Désignation prochaine d’un DPM
L’assemblée des délégués du MMM avait désigné Paul Bérenger comme Premier ministre dans l’éventualité où le MMM aille seul aux prochaines élections. Le leader des mauves a indiqué qu’il donnera le nom de celui qui sera présenté comme Deputy Prime Minister dans le ‘shadow cabinet’ MMM. Il a dit compter sur la « discipline du parti » pour que ce choix ne pose pas de problème.
Pravind Jugnauth : « Je supporte l’intérêt de mon pays »
Interrogé par la presse à l’issue de la réunion du Bureau Politique du MSM, le leader de ce parti, Pravind Jugnauth, est revenu sur le projet Heritage City. A la question de savoir qui il soutenait dans la guerre larvée entre Roshi Bhadain et Gérard Sanspeur, le ministre des Finances a répond sèchement : « je supporte l’intérêt de mon pays ». Le leader du MSM a indiqué qu’il s’en tenait à la décision du cabinet sur Heritage City. Interrogé sur les rumeurs de rapprochement entre son parti et le MMM, Pravind Jugnauth lance que « c’est faux et totalement faux ».
Navin Ramgoolam : « Ce projet n’aurait profité qu’à certains »
Le leader du Ptr a commenté le projet Heritage City, à un congrès de son parti à Saint Pierre, vendredi. « Ce projet n’aurait profité qu’à certaines personnes qui auraient alors bénéficié de plusieurs facilités », estime Navin Ramgoolam. Selon lui, seule « une petite poignée de personnes » aurait pu acquérir les appartements que Heritage City devait abriter.
Adil Ameer Meea : « Pour des raisons économiques et sociales »
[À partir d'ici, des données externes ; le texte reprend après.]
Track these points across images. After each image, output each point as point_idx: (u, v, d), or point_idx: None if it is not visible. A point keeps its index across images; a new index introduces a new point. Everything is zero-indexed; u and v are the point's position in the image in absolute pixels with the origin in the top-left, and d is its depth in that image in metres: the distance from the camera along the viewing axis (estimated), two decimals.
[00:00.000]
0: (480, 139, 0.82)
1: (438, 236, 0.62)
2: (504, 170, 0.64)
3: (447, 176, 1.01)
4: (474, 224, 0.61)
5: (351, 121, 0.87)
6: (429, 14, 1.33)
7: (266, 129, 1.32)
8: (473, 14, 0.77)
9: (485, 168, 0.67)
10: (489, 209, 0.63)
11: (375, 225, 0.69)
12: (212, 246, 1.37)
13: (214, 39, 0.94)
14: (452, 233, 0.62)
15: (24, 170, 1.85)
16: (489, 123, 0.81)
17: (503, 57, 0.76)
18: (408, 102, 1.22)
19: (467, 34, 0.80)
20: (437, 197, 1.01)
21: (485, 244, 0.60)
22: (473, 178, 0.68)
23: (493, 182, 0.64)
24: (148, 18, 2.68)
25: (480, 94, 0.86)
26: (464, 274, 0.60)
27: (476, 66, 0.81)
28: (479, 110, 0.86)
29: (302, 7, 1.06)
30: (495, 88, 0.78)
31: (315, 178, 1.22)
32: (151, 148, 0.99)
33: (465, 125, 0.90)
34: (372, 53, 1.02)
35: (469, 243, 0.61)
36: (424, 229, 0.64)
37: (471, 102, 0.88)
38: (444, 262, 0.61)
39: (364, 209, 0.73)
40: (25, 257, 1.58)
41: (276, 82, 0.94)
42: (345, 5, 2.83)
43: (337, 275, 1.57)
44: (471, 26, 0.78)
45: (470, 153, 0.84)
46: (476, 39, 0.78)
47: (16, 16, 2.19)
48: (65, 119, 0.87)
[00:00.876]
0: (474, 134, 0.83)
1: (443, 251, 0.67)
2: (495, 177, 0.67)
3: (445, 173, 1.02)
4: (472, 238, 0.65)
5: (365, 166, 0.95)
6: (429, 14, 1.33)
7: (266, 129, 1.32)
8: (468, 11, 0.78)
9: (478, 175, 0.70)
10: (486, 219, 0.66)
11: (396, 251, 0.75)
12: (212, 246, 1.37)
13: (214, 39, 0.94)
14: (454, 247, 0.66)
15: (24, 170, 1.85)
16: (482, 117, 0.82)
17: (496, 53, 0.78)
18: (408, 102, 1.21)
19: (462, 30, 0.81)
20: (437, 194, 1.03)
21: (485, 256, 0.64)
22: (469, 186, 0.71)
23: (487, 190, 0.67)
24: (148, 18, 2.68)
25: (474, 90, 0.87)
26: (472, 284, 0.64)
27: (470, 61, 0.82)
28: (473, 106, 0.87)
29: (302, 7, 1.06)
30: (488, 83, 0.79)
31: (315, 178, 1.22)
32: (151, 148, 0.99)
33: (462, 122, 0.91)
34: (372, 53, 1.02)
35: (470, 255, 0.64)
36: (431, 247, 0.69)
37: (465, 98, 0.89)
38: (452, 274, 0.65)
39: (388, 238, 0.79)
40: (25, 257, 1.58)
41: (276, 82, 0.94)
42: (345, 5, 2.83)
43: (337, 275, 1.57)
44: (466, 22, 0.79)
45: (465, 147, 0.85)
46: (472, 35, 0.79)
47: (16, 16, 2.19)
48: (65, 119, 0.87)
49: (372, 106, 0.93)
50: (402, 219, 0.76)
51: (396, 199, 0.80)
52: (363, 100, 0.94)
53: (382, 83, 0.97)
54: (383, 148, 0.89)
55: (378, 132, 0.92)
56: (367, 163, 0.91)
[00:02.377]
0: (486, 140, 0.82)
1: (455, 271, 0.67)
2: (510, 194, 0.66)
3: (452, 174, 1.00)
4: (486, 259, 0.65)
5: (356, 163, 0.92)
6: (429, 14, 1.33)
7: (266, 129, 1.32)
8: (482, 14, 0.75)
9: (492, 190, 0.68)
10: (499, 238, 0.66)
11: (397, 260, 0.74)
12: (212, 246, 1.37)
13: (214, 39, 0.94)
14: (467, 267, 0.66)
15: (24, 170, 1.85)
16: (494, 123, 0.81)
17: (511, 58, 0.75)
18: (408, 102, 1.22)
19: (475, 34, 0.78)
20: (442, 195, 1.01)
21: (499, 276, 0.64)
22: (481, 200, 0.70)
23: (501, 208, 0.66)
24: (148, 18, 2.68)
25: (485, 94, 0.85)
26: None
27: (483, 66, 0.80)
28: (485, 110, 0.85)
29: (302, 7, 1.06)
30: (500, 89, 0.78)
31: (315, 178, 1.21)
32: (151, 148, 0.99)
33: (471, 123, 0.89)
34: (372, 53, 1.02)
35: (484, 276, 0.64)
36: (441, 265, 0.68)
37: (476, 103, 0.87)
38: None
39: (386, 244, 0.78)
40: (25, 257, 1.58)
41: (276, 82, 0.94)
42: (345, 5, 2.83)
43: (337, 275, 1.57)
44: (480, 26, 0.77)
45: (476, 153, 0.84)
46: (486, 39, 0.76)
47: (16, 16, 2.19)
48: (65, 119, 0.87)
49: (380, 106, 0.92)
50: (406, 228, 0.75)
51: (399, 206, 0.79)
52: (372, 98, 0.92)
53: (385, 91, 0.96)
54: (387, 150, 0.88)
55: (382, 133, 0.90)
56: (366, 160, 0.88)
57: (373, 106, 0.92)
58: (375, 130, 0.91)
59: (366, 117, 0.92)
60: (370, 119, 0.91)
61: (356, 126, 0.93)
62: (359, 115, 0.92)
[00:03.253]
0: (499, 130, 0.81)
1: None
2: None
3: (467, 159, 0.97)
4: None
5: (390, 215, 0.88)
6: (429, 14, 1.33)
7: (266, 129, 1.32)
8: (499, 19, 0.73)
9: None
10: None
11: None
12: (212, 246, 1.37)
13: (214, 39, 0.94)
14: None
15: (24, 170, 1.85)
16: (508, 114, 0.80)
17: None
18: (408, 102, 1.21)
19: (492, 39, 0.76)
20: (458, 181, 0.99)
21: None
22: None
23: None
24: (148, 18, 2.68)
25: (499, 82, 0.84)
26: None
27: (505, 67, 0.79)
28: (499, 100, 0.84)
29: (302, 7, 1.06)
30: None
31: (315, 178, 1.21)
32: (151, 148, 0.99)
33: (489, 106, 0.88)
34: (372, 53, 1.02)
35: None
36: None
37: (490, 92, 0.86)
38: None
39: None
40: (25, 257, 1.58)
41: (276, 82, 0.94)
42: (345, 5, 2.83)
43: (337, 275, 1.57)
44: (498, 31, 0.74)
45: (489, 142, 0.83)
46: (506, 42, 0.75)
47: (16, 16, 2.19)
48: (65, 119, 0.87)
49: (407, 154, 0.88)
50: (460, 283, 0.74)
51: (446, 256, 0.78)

Le député MMM Adil Ameer Meea, qui a évoqué à plusieurs reprises Heritage City au Parlement se dit contre ce projet pour des raisons « économiques et sociales ». Selon lui, cela aurait entrainé de nombreuses difficultés pour des milliers de personnes, qui travaillent à Port Louis dans le secteur informel. « Il faudra maintenant situer les responsabilités et savoir combien d’argent a déjà été dépensé », explique ce dernier qui indique qu’il soulèvera, de nouveau, la question au Parlement.